Она приедет на путинских танках и привезет очередную бригаду отравленных придуманным прошлым. Чтобы закопать их в холодных украинских полях. Или выведет тебя покурить в паузе канонады. Посчитать высокие звезды – золото на голубом. И порадоваться, что дожил до рассвета.
Что объединит? Что свяжет нас всех на этих расстрельных ветрах? Не новая цельность, а новый шквал разрывов. Стабильность нестабильности. Мы уже завтра. А дальше думать некуда.

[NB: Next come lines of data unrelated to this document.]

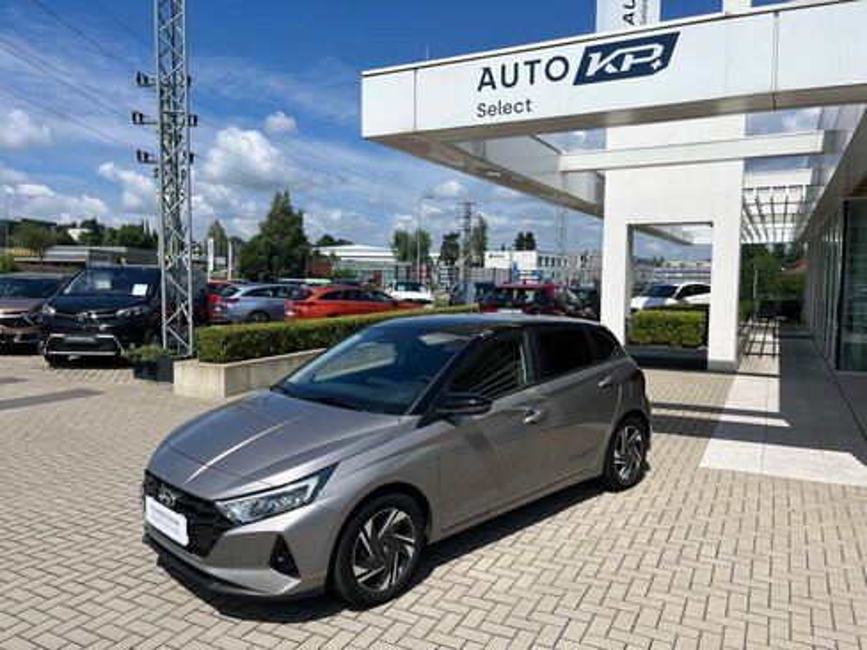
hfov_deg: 67.3
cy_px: 325
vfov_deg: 53.1
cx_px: 434
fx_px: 651
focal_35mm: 26
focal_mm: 5.1
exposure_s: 1/5848
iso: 50
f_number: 1.6
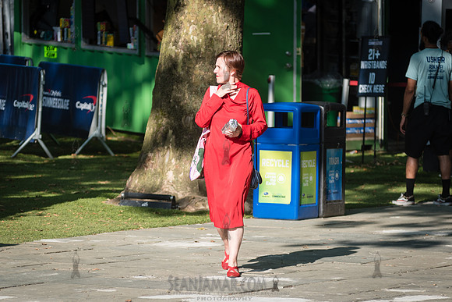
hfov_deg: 7.2
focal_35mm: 287
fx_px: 3607
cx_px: 215
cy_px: 131
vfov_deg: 4.8
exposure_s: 1/1250
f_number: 4.5
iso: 250
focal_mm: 200
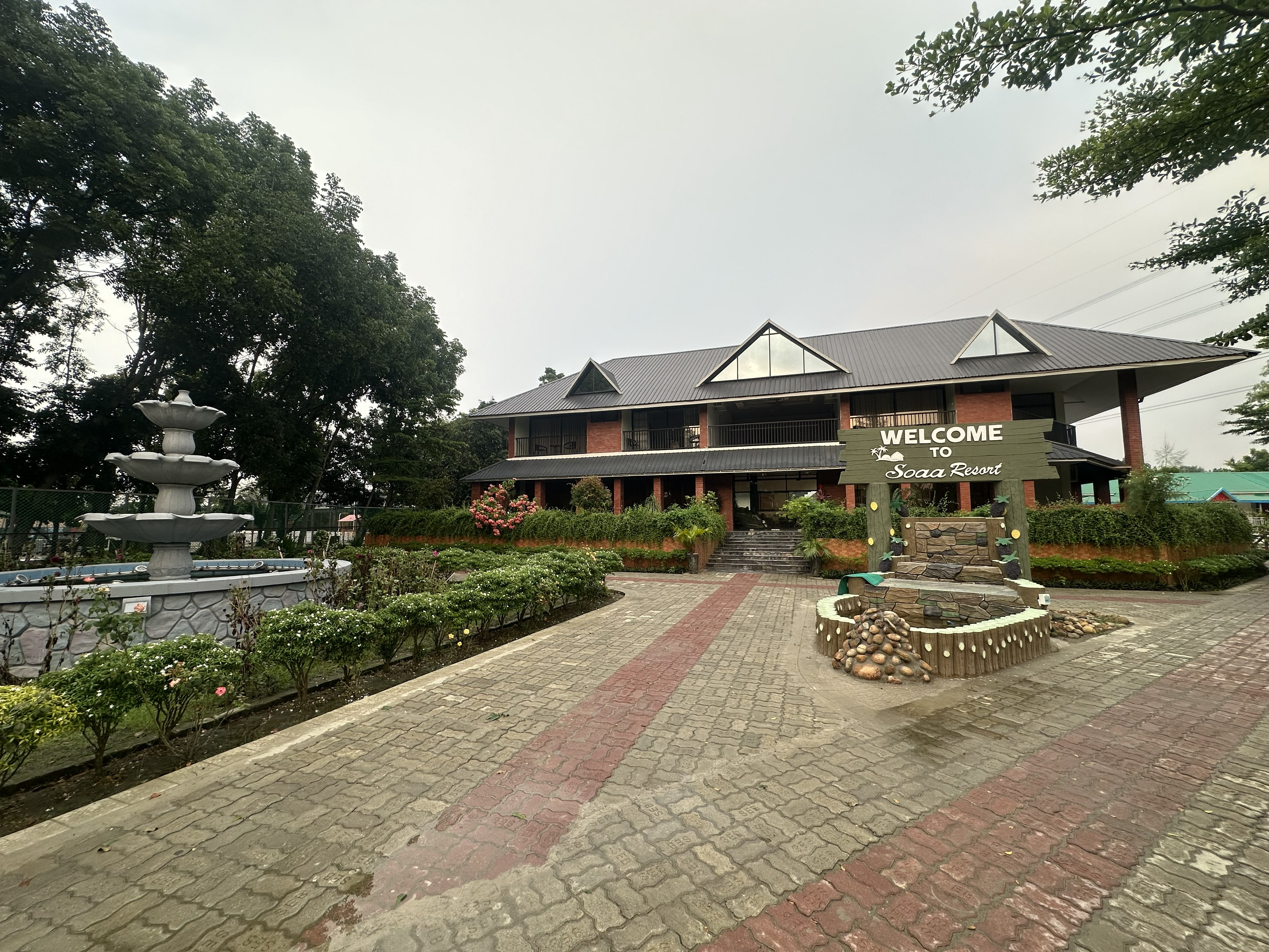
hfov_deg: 102.1
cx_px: 634
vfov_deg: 85.7
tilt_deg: +6.1
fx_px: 513
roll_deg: -0.5
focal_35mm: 14
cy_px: 476
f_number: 2.2
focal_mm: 2.22
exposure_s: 1/199
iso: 40
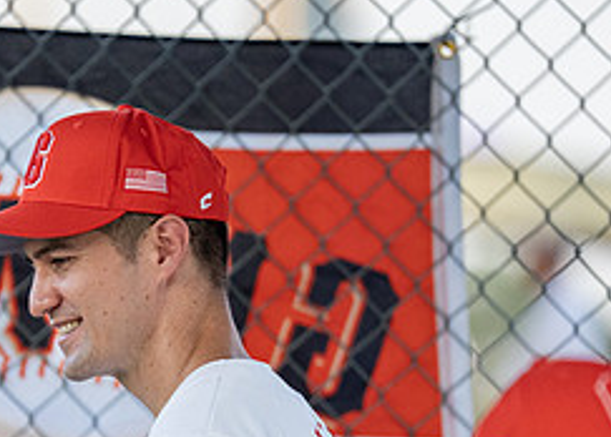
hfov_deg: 3.6
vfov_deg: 2.6
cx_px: 179
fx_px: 9795
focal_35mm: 564
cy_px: 369
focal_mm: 200
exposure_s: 1/2500
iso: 640
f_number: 2.8
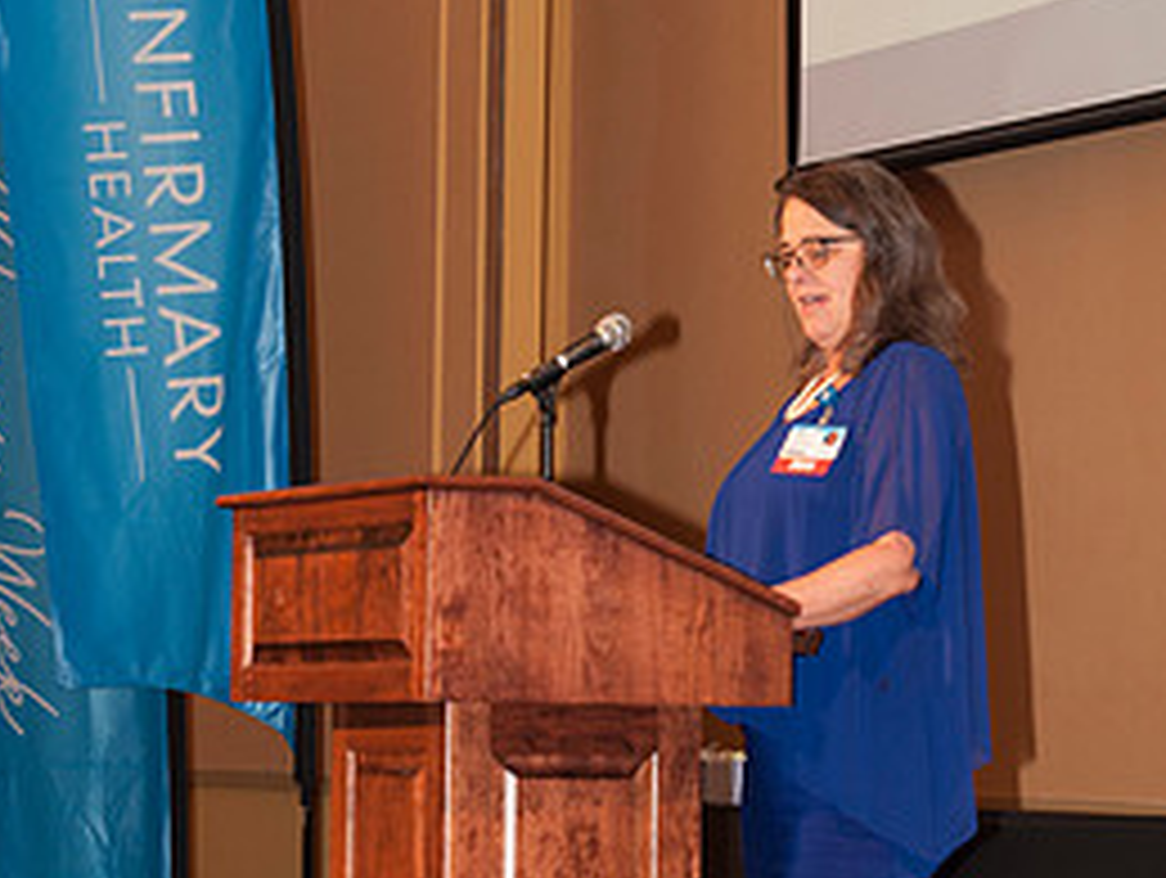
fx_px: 4385
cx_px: 502
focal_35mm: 130
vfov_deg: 11.4
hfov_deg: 15.1
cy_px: 522
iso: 400
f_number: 5.6
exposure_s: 1/30
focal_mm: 52
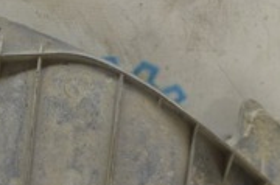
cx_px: 45
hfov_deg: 12.0
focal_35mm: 171
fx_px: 1326
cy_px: 215
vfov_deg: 7.9
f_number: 5.6
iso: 400
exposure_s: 1/20
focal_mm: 32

Жильцов настоящего, заброшенных в нечаянный катастрофично прекрасный расклад – беженцев и политзэков, стрелков и поэтов, перформеров и киберпартизан, IT-джедаев и уличных виолончелисток, мятежных рестораторов и подпольных артистов – спасет не новое шапито, а его блестящее отсутствие.
Время прямой сборки и острого выбора. Возможность странной рифмовки и спонтанных созвучий. Мозаичный outside. Пространство ситуативных коллабораций. Логика easy riders.
Ближайший ориентир? Понять и полюбить сквозняки и пробелы как зону личного драйва и частных закосов.
Базовый смысл? Контроль за своей частной ситуацией. Обустройство самоопределения. Личного – то есть общественного.
«Imagine there’s no heaven…» Очкастый битл Джонни-Джон знал, что сказать.
В пустое небо проще взлететь.
Как быть? Жить после сгоревшего шоу. Затачиваться под новый мир. Бинтовать огнестрельные и ножевые. Пробовать пепел на вкус. Подбирать гильзы и хоронить матрицы.
Нет канонов, есть конструктор смыслов. Сад расходящихся тропок. Каждый сам себе Борхес. Каждый сам себе Будда.